## begin

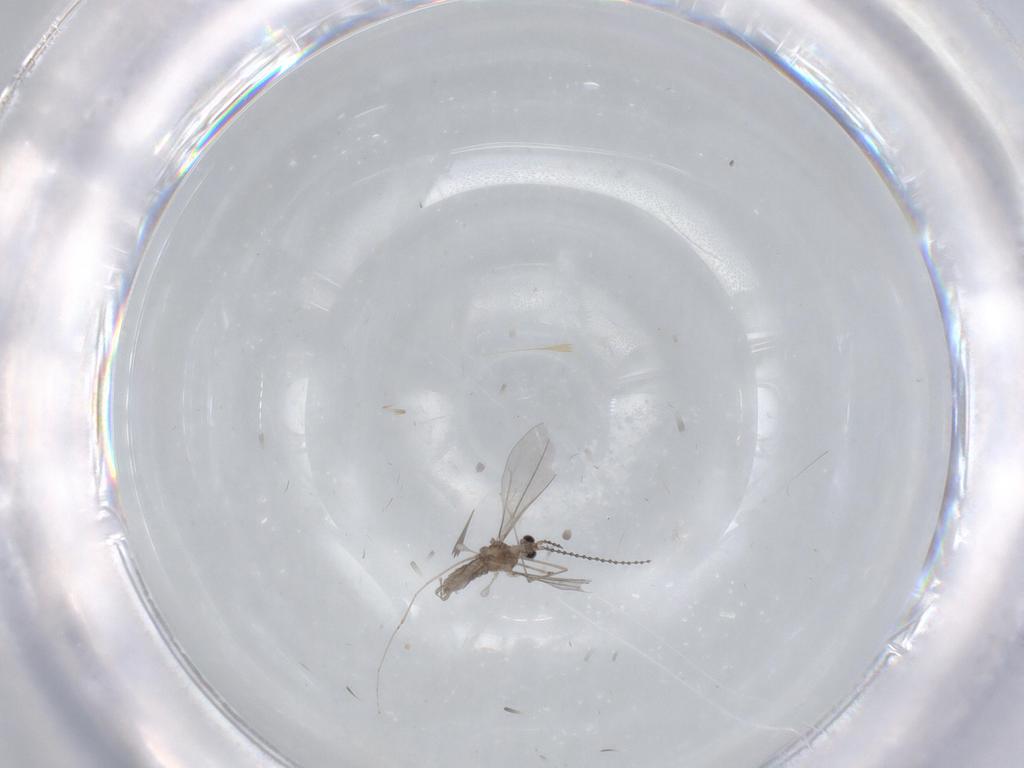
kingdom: Animalia
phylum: Arthropoda
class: Insecta
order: Diptera
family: Cecidomyiidae
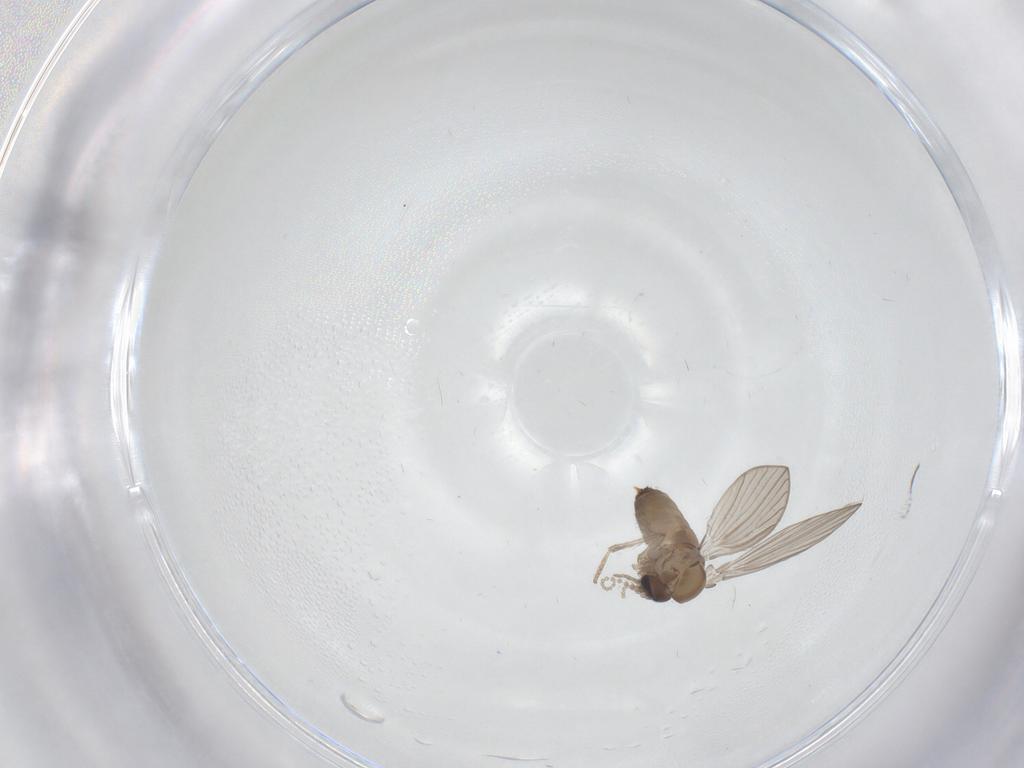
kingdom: Animalia
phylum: Arthropoda
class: Insecta
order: Diptera
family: Psychodidae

## end

Given task: Format every line of the listing as a JSON list of strings, one string per line, leaving out blank lines and the pictures.

Answer below:
[
  "kingdom: Animalia",
  "phylum: Arthropoda",
  "class: Insecta",
  "order: Diptera",
  "family: Cecidomyiidae",
  "kingdom: Animalia",
  "phylum: Arthropoda",
  "class: Insecta",
  "order: Diptera",
  "family: Psychodidae"
]